Carl Krafft 1884–1938

Arcadia or Autumn Symphony

, circa 1910s

Oil on canvas, 24 by 27 inches


Krafft’s Arcadia or Autumn Symphony seems calculated to show off a variety of forms and tints in a stand of trees bathed in the benign light of an Indian summer afternoon. The stronger color of the low vegetation in the shadowed foreground sets off the hazy glow of the sunstruck trees beyond. Between them, an area of glowing turquoise at the lower right perhaps indicates a rushing stream illuminated by direct sunlight. The composition’s layering of near and distant elements is characteristic of the decorative landscape paintings of Krafft and other members of the so-called Society of Ozark Painters in the 1910s and early 1920s.

A label affixed to the back of the painting gives two titles, Arcadia and Autumn Symphony. The former links the pristine beauty of this scene with the ideal landscape of classical poetry. Krafft favored such evocative titles for his romantic early landscapes, but here Arcadia also refers to an actual place, the Arcadia Valley in the Ozark Mountains region of Missouri, where the artist had a studio in the village of Knob Creek. Between 1913 and 1920 Krafft was closely identified with the scenery of the Ozarks, where he found a perfect place to realize a sublime natural beauty on canvas. He wrote ecstatically of its “langorous [sic] blue haze like a translucent veil of finest silver”; as if speaking of this particular painting he added: “The sunbeams strike through this veil, touching the scarlets of maple and sumac, the gold of hickory and elm and the shades of brown of the oaks till all the hills glow as if a thousand rainbows had been shattered and sown broadcast by a giant hand.”i The relatively undramatic scenery presented here seems less a focus of interest in itself than a vehicle for such atmospheric effects.
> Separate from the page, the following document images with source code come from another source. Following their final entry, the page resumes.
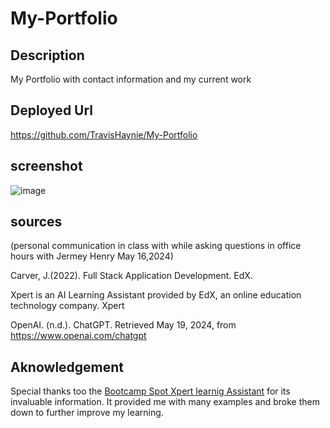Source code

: # My-Portfolio

## Description
 My Portfolio with contact information and my current work

## Deployed Url
https://github.com/TravisHaynie/My-Portfolio

## screenshot
![image](https://github.com/TravisHaynie/My-Portfolio/assets/161087057/b70d23c0-b3d4-4586-9688-3632c3a19cc2)


## sources

(personal communication in class with while asking questions in office hours with Jermey Henry May 16,2024)

Carver, J.(2022). Full Stack Application Development. EdX.

Xpert is an AI Learning Assistant provided by EdX, an online education technology company. Xpert

OpenAI. (n.d.). ChatGPT. Retrieved May 19, 2024, from https://www.openai.com/chatgpt

## Aknowledgement
Special thanks too the [Bootcamp Spot Xpert learnig Assistant](https://bootcampspot.instructure.com/?login_success=1) for its invaluable information. It provided me with many examples and broke them down to further improve my learning.
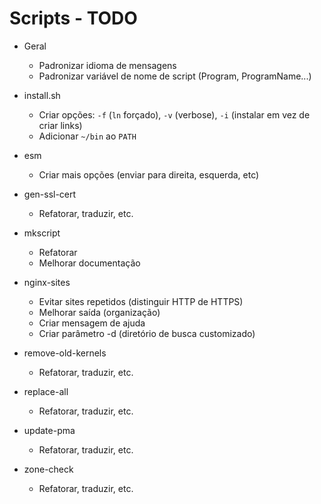 Scripts - TODO
==============

- Geral
  - Padronizar idioma de mensagens
  - Padronizar variável de nome de script (Program, ProgramName...)

- install.sh
  - Criar opções: `-f` (`ln` forçado), `-v` (verbose), `-i` (instalar em vez de criar links)
  - Adicionar `~/bin` ao `PATH`

- esm
  - Criar mais opções (enviar para direita, esquerda, etc)

- gen-ssl-cert
  - Refatorar, traduzir, etc.

- mkscript
  - Refatorar
  - Melhorar documentação

- nginx-sites
  - Evitar sites repetidos (distinguir HTTP de HTTPS)
  - Melhorar saída (organização)
  - Criar mensagem de ajuda
  - Criar parâmetro -d (diretório de busca customizado)

- remove-old-kernels
  - Refatorar, traduzir, etc.

- replace-all
  - Refatorar, traduzir, etc.

- update-pma
  - Refatorar, traduzir, etc.

- zone-check
  - Refatorar, traduzir, etc.
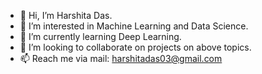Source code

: - 👋 Hi, I’m Harshita Das.
- 👀 I’m interested in Machine Learning and Data Science.
- 🌱 I’m currently learning Deep Learning.
- 💞️ I’m looking to collaborate on projects on above topics.
- 📫 Reach me via mail: harshitadas03@gmail.com

<!---
iharshidas/iharshidas is a ✨ special ✨ repository because its `README.md` (this file) appears on your GitHub profile.
You can click the Preview link to take a look at your changes.
--->
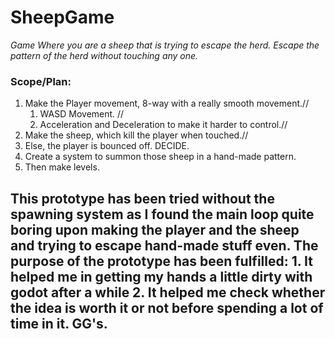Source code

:# SheepGame
*Game Where you are a sheep that is trying to escape the herd. Escape the pattern of the herd without touching any one.* 

### Scope/Plan:

1. Make the Player movement, 8-way with a really smooth movement.//
	1. WASD Movement. //
	2. Acceleration and Deceleration to make it harder to control.//
2. Make the sheep, which kill the player when touched.//
3. Else, the player is bounced off. DECIDE.
4. Create a system to summon those sheep in a hand-made pattern.
5. Then make levels.

## This prototype has been tried without the spawning system as I found the main loop quite boring upon making the player and the sheep and trying to escape hand-made stuff even. The purpose of the prototype has been fulfilled: 1. It helped me in getting my hands a little dirty with godot after a while 2. It helped me check whether the idea is worth it or not before spending a lot of time in it. GG's.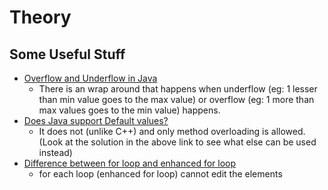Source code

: # Theory

## Some Useful Stuff
- [Overflow and Underflow in Java](https://www.baeldung.com/java-overflow-underflow)
  - There is an wrap around that happens when underflow (eg: 1 lesser than min value goes to the max value) or overflow (eg: 1 more than max values goes to the min value) happens.
- [Does Java support Default values?](https://stackoverflow.com/questions/997482/does-java-support-default-parameter-values)
  - It does not (unlike C++) and only method overloading is allowed. (Look at the solution in the above link to see what else can be used instead)
- [Difference between for loop and enhanced for loop](https://www.geeksforgeeks.org/difference-between-for-loop-and-enhanced-for-loop-in-java/)
  - for each loop (enhanced for loop) cannot edit the elements
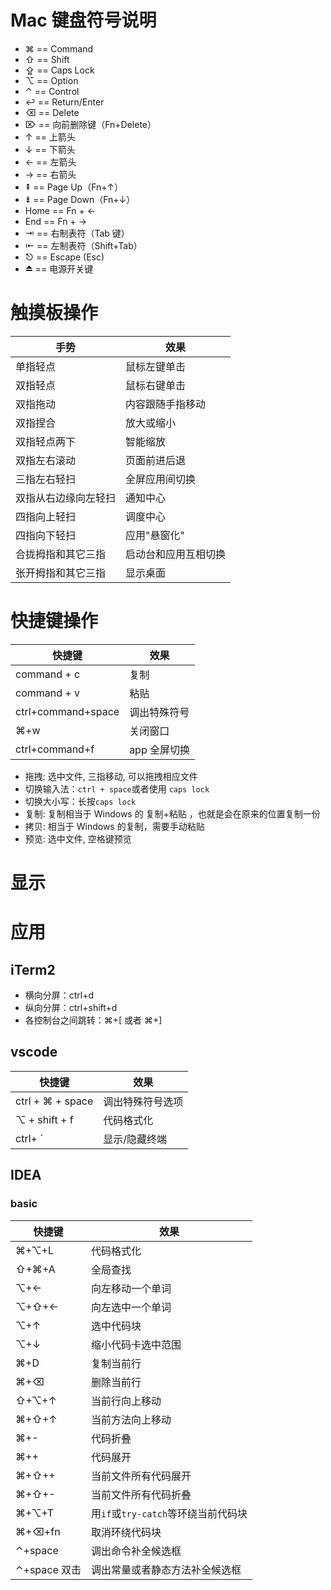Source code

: <!--
 * @Author: your name
 * @Date: 2020-07-14 22:14:35
 * @LastEditTime: 2020-07-14 23:11:38
 * @LastEditors: Please set LastEditors
 * @Description: In User Settings Edit
 * @FilePath: \note\java基础\泛型\spring\read note\others\MacOS_tip.md
-->

# Mac 键盘符号说明

- ⌘ == Command
- ⇧ == Shift
- ⇪ == Caps Lock
- ⌥ == Option
- ⌃ == Control
- ↩ == Return/Enter
- ⌫ == Delete
- ⌦ == 向前删除键（Fn+Delete）
- ↑ == 上箭头
- ↓ == 下箭头
- ← == 左箭头
- → == 右箭头
- ⇞ == Page Up（Fn+↑）
- ⇟ == Page Down（Fn+↓）
- Home == Fn + ←
- End == Fn + →
- ⇥ == 右制表符（Tab 键）
- ⇤ == 左制表符（Shift+Tab）
- ⎋ == Escape (Esc)
- ⏏ == 电源开关键

# 触摸板操作

| 手势                 | 效果                 |
| -------------------- | -------------------- |
| 单指轻点             | 鼠标左键单击         |
| 双指轻点             | 鼠标右键单击         |
| 双指拖动             | 内容跟随手指移动     |
| 双指捏合             | 放大或缩小           |
| 双指轻点两下         | 智能缩放             |
| 双指左右滚动         | 页面前进后退         |
| 三指左右轻扫         | 全屏应用间切换       |
| 双指从右边缘向左轻扫 | 通知中心             |
| 四指向上轻扫         | 调度中心             |
| 四指向下轻扫         | 应用"悬窗化"         |
| 合拢拇指和其它三指   | 启动台和应用互相切换 |
| 张开拇指和其它三指   | 显示桌面             |

# 快捷键操作

| 快捷键             | 效果         |
| ------------------ | ------------ |
| command + c        | 复制         |
| command + v        | 粘贴         |
| ctrl+command+space | 调出特殊符号 |
| ⌘+w                | 关闭窗口     |
| ctrl+command+f     | app 全屏切换 |

- 拖拽: 选中文件, 三指移动, 可以拖拽相应文件
- 切换输入法：`ctrl + space`或者使用 `caps lock`
- 切换大小写：长按`caps lock`
- 复制: 复制相当于 Windows 的 复制+粘贴 ，也就是会在原来的位置复制一份
- 拷贝: 相当于 Windows 的复制，需要手动粘贴
- 预览: 选中文件, 空格键预览

# 显示

# 应用

## iTerm2

- 横向分屏：ctrl+d
- 纵向分屏：ctrl+shift+d
- 各控制台之间跳转：⌘+[ 或者 ⌘+]

## vscode

| 快捷键                  | 效果             |
| ----------------------- | ---------------- |
| ctrl + ⌘ + space        | 调出特殊符号选项 |
| ⌥ + shift + f           | 代码格式化       |
| ctrl+ ` | 显示/隐藏终端 |

## IDEA

### basic

| 快捷键       | 效果                                |
| ------------ | ----------------------------------- |
| ⌘+⌥+L        | 代码格式化                          |
| ⇧+⌘+A        | 全局查找                            |
| ⌥+←          | 向左移动一个单词                    |
| ⌥+⇧+←        | 向左选中一个单词                    |
| ⌥+↑          | 选中代码块                          |
| ⌥+↓          | 缩小代码卡选中范围                  |
| ⌘+D          | 复制当前行                          |
| ⌘+⌫          | 删除当前行                          |
| ⇧+⌥+↑        | 当前行向上移动                      |
| ⌘+⇧+↑        | 当前方法向上移动                    |
| ⌘+-          | 代码折叠                            |
| ⌘++          | 代码展开                            |
| ⌘+⇧++        | 当前文件所有代码展开                |
| ⌘+⇧+-        | 当前文件所有代码折叠                |
| ⌘+⌥+T        | 用`if`或`try-catch`等环绕当前代码块 |
| ⌘+⌫+fn       | 取消环绕代码块                      |
| ⌃+space      | 调出命令补全候选框                  |
| ⌃+space 双击 | 调出常量或者静态方法补全候选框      |
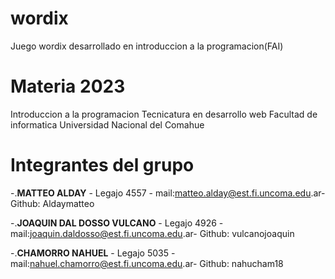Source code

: # wordix

Juego wordix desarrollado en introduccion a la programacion(FAI)


# Materia 2023


Introduccion a la programacion
Tecnicatura en desarrollo web
Facultad de informatica
Universidad Nacional del Comahue


# Integrantes del grupo
-.**MATTEO ALDAY** - Legajo 4557 - mail:matteo.alday@est.fi.uncoma.edu.ar- Github: Aldaymatteo

-.**JOAQUIN DAL DOSSO VULCANO** - Legajo 4926 - mail:joaquin.daldosso@est.fi.uncoma.edu.ar- Github: vulcanojoaquin

-.**CHAMORRO NAHUEL** - Legajo 5035 - mail:nahuel.chamorro@est.fi.uncoma.edu.ar- Github: nahucham18

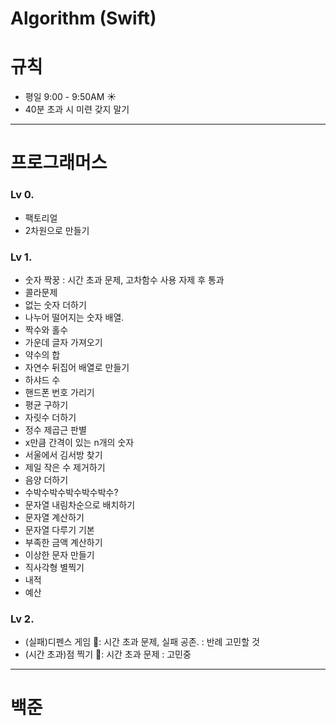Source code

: # Algorithm (Swift)

# 규칙 
* 평일 9:00 - 9:50AM ☀️
* 40분 초과 시 미련 갖지 말기  

--- 
# 프로그래머스 
### Lv 0.  
* 팩토리얼  
* 2차원으로 만들기  
### Lv 1.  
* 숫자 짝꿍 : 시간 초과 문제, 고차함수 사용 자제 후 통과 
* 콜라문제 
* 없는 숫자 더하기
* 나누어 떨어지는 숫자 배열.
* 짝수와 홀수
* 가운데 글자 가져오기
* 약수의 합  
* 자연수 뒤집어 배열로 만들기  
* 하샤드 수  
* 핸드폰 번호 가리기  
* 평균 구하기  
* 자릿수 더하기  
* 정수 제곱근 판별  
* x만큼 간격이 있는 n개의 숫자  
* 서울에서 김서방 찾기  
* 제일 작은 수 제거하기  
* 음양 더하기    
* 수박수박수박수박수박수?
* 문자열 내림차순으로 배치하기  
* 문자열 계산하기  
* 문자열 다루기 기본  
* 부족한 금액 계산하기  
* 이상한 문자 만들기  
* 직사각형 별찍기  
* 내적  
* 예산   


### Lv 2.
* (실패)디펜스 게임 🚨: 시간 초과 문제, 실패 공존. : 반례 고민할 것 
* (시간 초과)점 찍기 🚨: 시간 초과 문제 : 고민중 




___
# 백준 
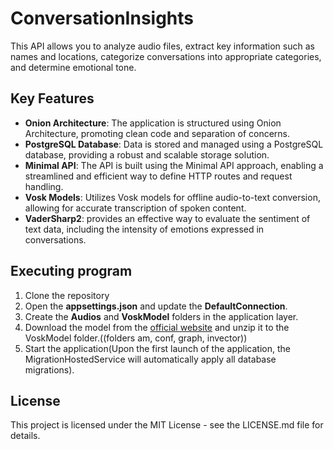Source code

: # ConversationInsights

This API allows you to analyze audio files, extract key information such as names and locations, categorize conversations into appropriate categories, and determine emotional tone.

## Key Features

- **Onion Architecture**: The application is structured using Onion Architecture, promoting clean code and separation of concerns.
- **PostgreSQL Database**: Data is stored and managed using a PostgreSQL database, providing a robust and scalable storage solution.
- **Minimal API**: The API is built using the Minimal API approach, enabling a streamlined and efficient way to define HTTP routes and request handling.
- **Vosk Models**: Utilizes Vosk models for offline audio-to-text conversion, allowing for accurate transcription of spoken content.
- **VaderSharp2**: provides an effective way to evaluate the sentiment of text data, including the intensity of emotions expressed in conversations.

## Executing program

1. Clone the repository
2. Open the **appsettings.json** and update the **DefaultConnection**.
3. Create the **Audios** and **VoskModel** folders in the application layer.
4. Download the model from the [official website](https://alphacephei.com/vosk/models) and unzip it to the VoskModel folder.((folders am, conf, graph, invector))  
5. Start the application(Upon the first launch of the application, the MigrationHostedService will automatically apply all database migrations).

## License

This project is licensed under the MIT License - see the LICENSE.md file for details.
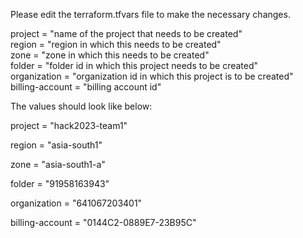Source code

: Please edit the terraform.tfvars file to make the necessary changes.

project			= "name of the project that needs to be created"<br />
region			= "region in which this needs to be created"<br />
zone			= "zone in which this needs to be created"<br />
folder			= "folder id in which this project needs to be created"<br />
organization	= "organization id in which this project is to be created"<br />
billing-account	= "billing account id"<br />

The values should look like below:

project			= "hack2023-team1"

region			= "asia-south1"

zone			= "asia-south1-a"

folder			= "91958163943"

organization	= "641067203401"

billing-account	= "0144C2-0889E7-23B95C"
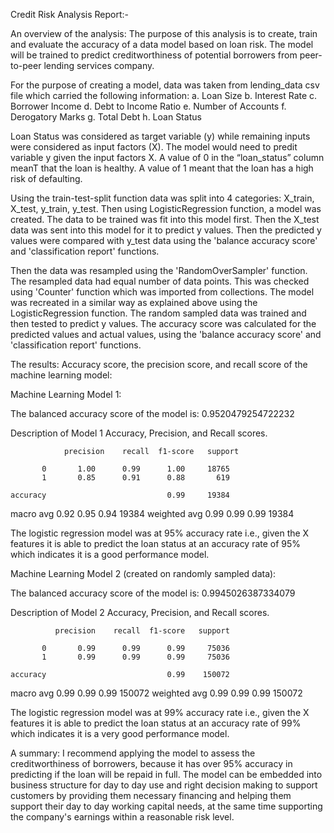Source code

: Credit Risk Analysis Report:-

An overview of the analysis:
The purpose of this analysis is to create, train and evaluate the accuracy of a data model based on loan risk. The model will be trained to predict creditworthiness of potential borrowers from peer-to-peer lending services company.

For the purpose of creating a model, data was taken from lending_data csv file which carried the following information:
a. Loan Size
b. Interest Rate
c. Borrower Income
d. Debt to Income Ratio
e. Number of Accounts
f. Derogatory Marks
g. Total Debt
h. Loan Status

Loan Status was considered as target variable (y) while remaining inputs were considered as input factors (X). The model would need to predit variable y given the input factors X. A value of 0 in the “loan_status” column meanT that the loan is healthy. A value of 1 meant that the loan has a high risk of defaulting.

Using the train-test-split function data was split into 4 categories: X_train, X_test, y_train, y_test. Then using LogisticRegression function, a model was created. The data to be trained was fit into this model first. Then the X_test data was sent into this model for it to predict y values. Then the predicted y values were compared with y_test data using the 'balance accuracy score' and 'classification report' functions.

Then the data was resampled using the 'RandomOverSampler' function. The resampled data had equal number of data points. This was checked using 'Counter' function which was imported from collections. The model was recreated in a similar way as explained above using the LogisticRegression function. The random sampled data was trained and then tested to predict y values. The accuracy score was calculated for the predicted values and actual values, using the 'balance accuracy score' and 'classification report' functions.

The results: Accuracy score, the precision score, and recall score of the machine learning model:

Machine Learning Model 1:

The balanced accuracy score of the model is: 0.9520479254722232

Description of Model 1 Accuracy, Precision, and Recall scores.

                precision    recall  f1-score   support

           0       1.00      0.99      1.00     18765
           1       0.85      0.91      0.88       619

    accuracy                           0.99     19384
   macro avg       0.92      0.95      0.94     19384
weighted avg       0.99      0.99      0.99     19384

The logistic regression model was at 95% accuracy rate i.e., given the X features it is able to predict the loan status at an accuracy rate of 95% which indicates it is a good performance model.

Machine Learning Model 2 (created on randomly sampled data):

The balanced accuracy score of the model is: 0.9945026387334079

Description of Model 2 Accuracy, Precision, and Recall scores.

              precision    recall  f1-score   support

           0       0.99      0.99      0.99     75036
           1       0.99      0.99      0.99     75036

    accuracy                           0.99    150072
   macro avg       0.99      0.99      0.99    150072
weighted avg       0.99      0.99      0.99    150072

The logistic regression model was at 99% accuracy rate i.e., given the X features it is able to predict the loan status at an accuracy rate of 99% which indicates it is a very good performance model.

A summary:
I recommend applying the model to assess the creditworthiness of borrowers, because it has over 95% accuracy in predicting if the loan will be repaid in full. The model can be embedded into business structure for day to day use and right decision making to support customers by providing them necessary financing and helping them support their day to day working capital needs, at the same time supporting the company's earnings within a reasonable risk level.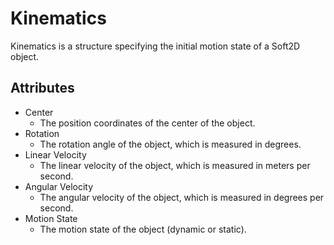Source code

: # Kinematics

Kinematics is a structure specifying the initial motion state of a Soft2D object.

## Attributes

- Center
  - The position coordinates of the center of the object.
- Rotation
  - The rotation angle of the object, which is measured in degrees.
- Linear Velocity
  - The linear velocity of the object, which is measured in meters per second.
- Angular Velocity
  - The angular velocity of the object, which is measured in degrees per second.
- Motion State
  - The motion state of the object (dynamic or static).
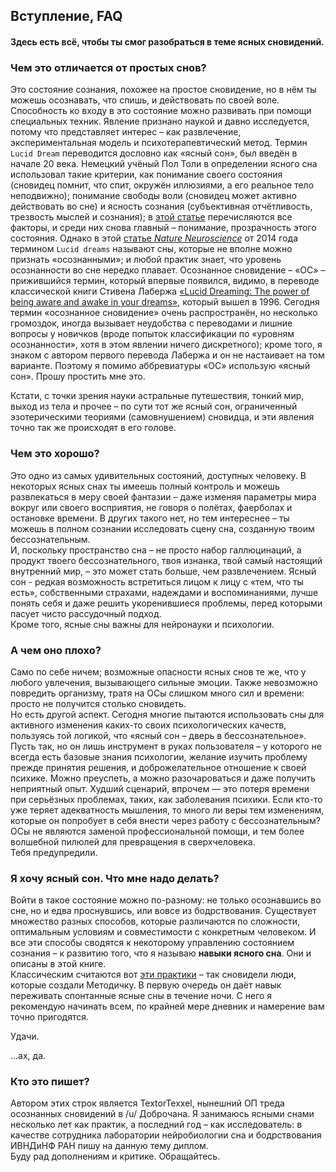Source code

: ## Вступление, FAQ  
  
#### Здесь есть всё, чтобы ты смог разобраться в теме ясных сновидений.  

### Чем это отличается от простых снов?
Это состояние сознания, похожее на простое сновидение, но в нём ты можешь осознавать, что спишь, и действовать по своей воле. Способность ко входу в это состояние можно развивать при помощи специальных техник. Явление признано наукой и давно исследуется, потому что представляет интерес – как развлечение, экспериментальная модель и психотерапевтический метод.
Термин `Lucid Dream` переводится дословно как «ясный сон», был введён в начале 20 века. Немецкий учёный Пол Толи в определении ясного сна использовал такие критерии, как понимание своего состояния (сновидец помнит, что спит, окружён иллюзиями, а его реальное тело неподвижно); понимание свободы воли (сновидец может активно действовать во сне) и ясность сознания (субъективная отчётливость, трезвость мыслей и сознания); в [этой статье](http://www.ncbi.nlm.nih.gov/pubmed/23220345 "Measuring consciousness in dreams: the lucidity and consciousness in dreams scale.") перечисляются все факторы, и среди них снова главный –  понимание, прозрачность этого состояния. Однако в этой [статье *Nature Neuroscience*](http://www.nature.com/neuro/journal/v17/n6/full/nn.3719.html) от 2014 года термином `Lucid dreams` называют сны, которые не вполне можно признать «осознанными»; и любой практик знает, что уровень осознанности во сне нередко плавает. Осознанное сновидение – «ОС» – прижившийся термин, который впервые появился, видимо, в переводе классической книги Стивена Лабержа [«Lucid Dreaming: The power of being aware and awake in your dreams»](https://www.goodreads.com/book/show/3761299-lucid-dreaming-c), который вышел в 1996. Сегодня термин «осознанное сновидение» очень распространён, но несколько громоздок, иногда вызывает неудобства с переводами и лишние вопросы у новичков (вроде попыток классификации по «уровням осознанности», хотя в этом явлении ничего дискретного); кроме того, я знаком с автором первого перевода Лабержа и он не настаивает на том варианте. Поэтому я помимо аббревиатуры «ОС» использую «ясный сон». Прошу простить мне это.

Кстати, с точки зрения науки астральные путешествия, тонкий мир, выход из тела и прочее – по сути тот же ясный сон, ограниченный эзотерическими теориями (самовнушением) сновидца, и эти явления точно так же происходят в его голове.  

### Чем это хорошо?
Это одно из самых удивительных состояний, доступных человеку. В некоторых ясных снах ты имеешь полный контроль и можешь развлекаться в меру своей фантазии – даже изменяя параметры мира вокруг или своего восприятия, не говоря о полётах, фаерболах и остановке времени. В других такого нет, но тем интереснее – ты можешь в полном сознании исследовать сцену сна, созданную твоим бессознательным.   
И, поскольку пространство сна – не просто набор галлюцинаций, а продукт твоего бессознательного, твоя изнанка, твой самый настоящий внутренний мир, – это может стать больше, чем развлечением. Ясный сон - редкая возможность встретиться лицом к лицу с «тем, что ты есть», собственными страхами, надеждами и воспоминаниями, лучше понять себя и даже решить укоренившиеся проблемы, перед которыми пасует чисто рассудочный подход.  
Кроме того, ясные сны важны для нейронауки и психологии.

### А чем оно плохо?
Само по себе ничем; возможные опасности ясных снов те же, что у любого увлечения, вызывающего сильные эмоции. Также невозможно повредить организму, тратя на ОСы слишком много сил и времени: просто не получится столько сновидеть.  
Но есть другой аспект. Сегодня многие пытаются использовать сны для активного изменения каких-то своих психологических качеств, пользуясь той логикой, что «ясный сон – дверь в бессознательное». Пусть так, но он лишь инструмент в руках пользователя – у которого не всегда есть базовые знания психологии, желание изучить проблему прежде принятия решения, и доброжелательное отношение к своей психике. Можно преуспеть, а можно разочароваться и даже получить неприятный опыт. Худший сценарий, впрочем — это потеря времени при серьёзных проблемах, таких, как заболевания психики. Если кто-то уже теряет адекватность мышления, то много ли веры тем изменениям, которые он попробует в себя внести через работу с бессознательным? ОСы не являются заменой профессиональной помощи, и тем более волшебной пилюлей для превращения в сверхчеловека.  
Тебя предупредили.  

### Я хочу ясный сон. Что мне надо делать? 
Войти в такое состояние можно по-разному: не только осознавшись во сне, но и едва проснувшись, или вовсе из бодрствования. Существует множество разных способов, которые различаются по сложности, оптимальным условиям и совместимости с конкретным человеком. И все эти способы сводятся к некоторому управлению состоянием сознания – к развитию того, что я называю **навыки ясного сна**. 
Они и описаны в этой книге.  
Классическим считаются вот [эти практики](/1classic/classic.md) – так  сновидели люди, которые создали Методичку. В первую очередь он даёт навык переживать спонтанные ясные сны в течение ночи. С него я рекомендую начинать всем, по крайней мере дневник и намерение вам точно пригодятся.

Удачи.

...ах, да.

### Кто это пишет?
Автором этих строк является TextorTexxel, нынешний ОП треда осознанных сновидений в /u/ Доброчана. Я занимаюсь ясными снами несколько лет как практик, а последний год – как исследователь: в качестве сотрудника лаборатории нейробиологии сна и бодрствования ИВНДиНФ РАН пишу на данную тему диплом.  
Буду рад дополнениям и критике. Обращайтесь.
Krafft’s reuse of titles and reluctance to date his canvases complicate the dating of this painting. He exhibited a work entitled Arcadia in the Art Institute of Chicago’s 1918 annual exhibition for American art; a painting called Autumn Symphony was shown the following year in the museum’s “Chicago and Vicinity” show and again in Krafft’s solo exhibition at the Art Institute in 1920. A reviewer of the 1918 show described Arcadia as “exceptional as a painting of the happy valley of Missouri in decorative arrangement and color.”ii The present painting may be any one or all of these exhibited works, but it could also date to the following decade, for a closely related painting entitled Autumn Symphony is reproduced in Krafft’s daughter’s 1941 biography as a work of 1924. By that date, however, Krafft is thought to have abandoned the Ozarks for other painting locales, among them Galena and Willow Springs, Illinois.

Wendy Greenhouse, PhD

Donated by M. Christine Schwartz to the Oak Park River Forest History Museum, Oak Park, Illinois, in 2021

i  Krafft quoted in Lena McCauley, “A Painter Poet of the Ozarks,”  Fine Arts Journal 34 (Oct. 1916): 470.
ii  Lena M. McCauley, “Artists of the West Growing in Numbers,” Chicago Evening Post, Nov. 26, 1918.